Report each line of the records that contains the word "average", counting only matches with the same case.

[Data excerpts]

=======

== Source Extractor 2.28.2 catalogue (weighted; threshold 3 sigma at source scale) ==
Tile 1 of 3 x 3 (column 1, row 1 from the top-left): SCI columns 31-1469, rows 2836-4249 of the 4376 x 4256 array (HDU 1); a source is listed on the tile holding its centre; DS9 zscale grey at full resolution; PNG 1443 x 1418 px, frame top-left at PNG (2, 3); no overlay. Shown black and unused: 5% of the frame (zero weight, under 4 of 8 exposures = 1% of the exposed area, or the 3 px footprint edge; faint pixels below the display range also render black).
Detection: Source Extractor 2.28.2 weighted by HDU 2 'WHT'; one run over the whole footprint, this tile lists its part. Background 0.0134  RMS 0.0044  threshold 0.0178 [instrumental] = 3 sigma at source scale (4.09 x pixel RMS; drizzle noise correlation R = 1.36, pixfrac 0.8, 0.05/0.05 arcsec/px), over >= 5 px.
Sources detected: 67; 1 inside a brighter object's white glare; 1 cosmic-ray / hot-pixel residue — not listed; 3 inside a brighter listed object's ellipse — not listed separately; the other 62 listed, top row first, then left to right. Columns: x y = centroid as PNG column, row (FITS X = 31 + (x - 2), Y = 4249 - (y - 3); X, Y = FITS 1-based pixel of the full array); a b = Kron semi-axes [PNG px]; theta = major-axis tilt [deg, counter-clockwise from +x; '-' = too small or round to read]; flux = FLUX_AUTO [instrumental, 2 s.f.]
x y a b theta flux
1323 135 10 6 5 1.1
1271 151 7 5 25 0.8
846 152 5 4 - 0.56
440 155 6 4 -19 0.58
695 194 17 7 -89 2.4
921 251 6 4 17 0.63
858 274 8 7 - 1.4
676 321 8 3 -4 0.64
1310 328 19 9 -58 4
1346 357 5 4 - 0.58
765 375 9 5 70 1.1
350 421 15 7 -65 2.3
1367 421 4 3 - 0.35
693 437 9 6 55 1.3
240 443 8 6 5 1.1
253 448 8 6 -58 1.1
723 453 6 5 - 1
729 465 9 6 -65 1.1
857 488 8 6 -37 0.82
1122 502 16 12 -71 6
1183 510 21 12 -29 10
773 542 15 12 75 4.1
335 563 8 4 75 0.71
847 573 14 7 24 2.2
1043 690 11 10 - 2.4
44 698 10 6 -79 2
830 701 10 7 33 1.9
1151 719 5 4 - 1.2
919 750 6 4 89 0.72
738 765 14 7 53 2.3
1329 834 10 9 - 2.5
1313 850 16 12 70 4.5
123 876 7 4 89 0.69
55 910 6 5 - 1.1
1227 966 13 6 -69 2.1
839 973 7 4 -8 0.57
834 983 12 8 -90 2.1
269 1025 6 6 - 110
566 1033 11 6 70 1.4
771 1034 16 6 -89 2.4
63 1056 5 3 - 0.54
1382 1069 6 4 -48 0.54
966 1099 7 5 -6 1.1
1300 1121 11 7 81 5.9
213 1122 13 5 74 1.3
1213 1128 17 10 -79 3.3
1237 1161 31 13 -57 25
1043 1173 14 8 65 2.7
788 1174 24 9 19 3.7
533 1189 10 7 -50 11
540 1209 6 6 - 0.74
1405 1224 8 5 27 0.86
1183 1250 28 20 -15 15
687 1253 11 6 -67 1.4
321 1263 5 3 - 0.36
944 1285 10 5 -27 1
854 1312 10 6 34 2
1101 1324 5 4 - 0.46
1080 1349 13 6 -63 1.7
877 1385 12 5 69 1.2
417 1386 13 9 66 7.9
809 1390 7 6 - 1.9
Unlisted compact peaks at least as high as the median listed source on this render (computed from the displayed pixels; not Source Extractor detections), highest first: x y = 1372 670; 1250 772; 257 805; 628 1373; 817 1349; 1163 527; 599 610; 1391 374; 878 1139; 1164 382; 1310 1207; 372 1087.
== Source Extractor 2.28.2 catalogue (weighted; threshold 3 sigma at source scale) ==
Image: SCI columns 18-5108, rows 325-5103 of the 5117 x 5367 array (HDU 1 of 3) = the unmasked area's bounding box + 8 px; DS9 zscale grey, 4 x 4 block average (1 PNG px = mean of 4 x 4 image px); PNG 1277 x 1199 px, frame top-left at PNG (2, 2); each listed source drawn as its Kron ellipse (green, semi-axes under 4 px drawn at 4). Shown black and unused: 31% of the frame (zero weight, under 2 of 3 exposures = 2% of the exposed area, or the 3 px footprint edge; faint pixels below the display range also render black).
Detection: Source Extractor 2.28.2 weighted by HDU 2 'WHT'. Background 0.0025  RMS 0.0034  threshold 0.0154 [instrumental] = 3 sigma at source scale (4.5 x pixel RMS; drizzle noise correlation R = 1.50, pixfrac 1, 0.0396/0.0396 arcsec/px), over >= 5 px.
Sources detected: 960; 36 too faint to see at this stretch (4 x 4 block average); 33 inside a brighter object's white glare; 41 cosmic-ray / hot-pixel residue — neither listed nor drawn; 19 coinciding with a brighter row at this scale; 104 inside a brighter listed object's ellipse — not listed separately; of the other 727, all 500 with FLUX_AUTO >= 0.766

=======

OUTPUT OF THE EXERCISE:
Image: SCI columns 18-5108, rows 325-5103 of the 5117 x 5367 array (HDU 1 of 3) = the unmasked area's bounding box + 8 px; DS9 zscale grey, 4 x 4 block average (1 PNG px = mean of 4 x 4 image px); PNG 1277 x 1199 px, frame top-left at PNG (2, 2); each listed source drawn as its Kron ellipse (green, semi-axes under 4 px drawn at 4). Shown black and unused: 31% of the frame (zero weight, under 2 of 3 exposures = 2% of the exposed area, or the 3 px footprint edge; faint pixels below the display range also render black).
Sources detected: 960; 36 too faint to see at this stretch (4 x 4 block average); 33 inside a brighter object's white glare; 41 cosmic-ray / hot-pixel residue — neither listed nor drawn; 19 coinciding with a brighter row at this scale; 104 inside a brighter listed object's ellipse — not listed separately; of the other 727, all 500 with FLUX_AUTO >= 0.766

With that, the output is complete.